A year or so after I started working at Kew my elderly and increasingly frail mother came to live with me. We used to visit the Gardens most weekends, my mother in a wheelchair, reluctantly to begin with but content to do so when she realised how much more of the Gardens we could explore. We always took coffee and a picnic and on colder days, equipped with a hot water bottle under her blanket, she was the warmest member of the party. My mother loved sitting in the sun and one of her favourite places in Kew was the sundial lawn at the foot of the steps leading up to King William’s Temple in the Mediterranean Garden. On the hottest days I fancied we could detect the distinctive scent of the Garrigue, that combination of cistus, broom, lavender and oregano which characterised the hillsides of Provence where she had enjoyed several holidays. My mother’s dementia meant she was often sad and confused but a visit to Kew would raise her spirits, and when as we arrived home she would say ‘I’ve had a lovely day’, mine too. My mother died six years ago.

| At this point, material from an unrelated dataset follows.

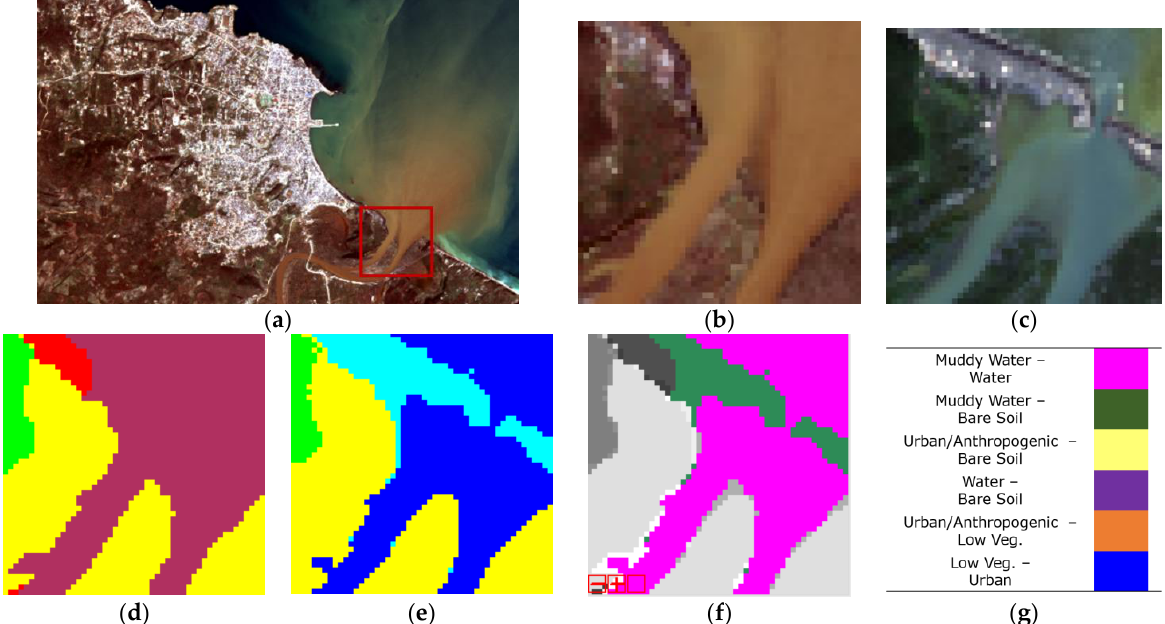
Figure 12. Details of the mouth of the Grande Anse River: ( a ) RGB composition of the optical image acquired in 2016 with the indication of the considered crop; ( b ) RGB composition of the optical crop acquired in 2016; ( c ) RGB composition of the optical crop acquired in 2017 (image © CNES 2016–2017, distribution Airbus DS); ( d ) classification map corresponding to the crop of 2016; ( e ) classification map corresponding to the crop of 2017; ( f ) change map corresponding to the timeframe 2016–2017; ( g ) legend of the change map. The legend of the classification maps is given in Table 1.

I no longer work at the Gardens, but once a week I volunteer for a few hours in the plant shop and will continue to do so when the lockdown is lifted. Kew remains a deeply special place to me. It has soothed me when my heart has been broken, when I’ve raged about some now forgotten injustice, worried about a health issue or grieved the loss of a loved one. I know I am not alone in missing Kew Gardens at this challenging time of fear and uncertainty.  But by conjuring in my mind’s eye its vistas and paths, stretches of water, ancient trees and the exquisite contents of its glasshouses, Kew offers me a refuge, a sanctuary.                                                                                                                                    Weeds Roots & Leaves                  29 April 2020

The Temperate House viewed from the Chinese Fringe Tree
The Palm House Pond in summer 2019 with a Dale Chihuly sculpture reflected in the water.